Records contained in a dataset
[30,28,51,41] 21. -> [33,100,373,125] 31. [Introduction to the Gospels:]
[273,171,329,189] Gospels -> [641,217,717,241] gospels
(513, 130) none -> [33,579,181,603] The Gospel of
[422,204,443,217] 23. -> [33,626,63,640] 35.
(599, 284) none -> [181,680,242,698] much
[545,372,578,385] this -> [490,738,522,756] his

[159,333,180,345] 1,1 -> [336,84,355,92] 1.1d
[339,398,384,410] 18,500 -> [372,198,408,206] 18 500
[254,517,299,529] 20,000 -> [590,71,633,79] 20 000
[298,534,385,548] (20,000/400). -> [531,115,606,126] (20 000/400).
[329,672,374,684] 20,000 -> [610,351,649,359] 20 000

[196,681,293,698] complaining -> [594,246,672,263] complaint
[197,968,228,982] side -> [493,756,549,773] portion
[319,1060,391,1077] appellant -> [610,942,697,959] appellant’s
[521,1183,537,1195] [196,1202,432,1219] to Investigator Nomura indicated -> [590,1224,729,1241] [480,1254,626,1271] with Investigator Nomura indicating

WHAT YOU WILL DO = Would you print exactly, and only, the lines of the data above from the line with "[273,171,329,189] Gospels ->" through the line with "[254,517,299,529] 20,000 ->", inclusive?

TASK SOLUTION =
[273,171,329,189] Gospels -> [641,217,717,241] gospels
(513, 130) none -> [33,579,181,603] The Gospel of
[422,204,443,217] 23. -> [33,626,63,640] 35.
(599, 284) none -> [181,680,242,698] much
[545,372,578,385] this -> [490,738,522,756] his

[159,333,180,345] 1,1 -> [336,84,355,92] 1.1d
[339,398,384,410] 18,500 -> [372,198,408,206] 18 500
[254,517,299,529] 20,000 -> [590,71,633,79] 20 000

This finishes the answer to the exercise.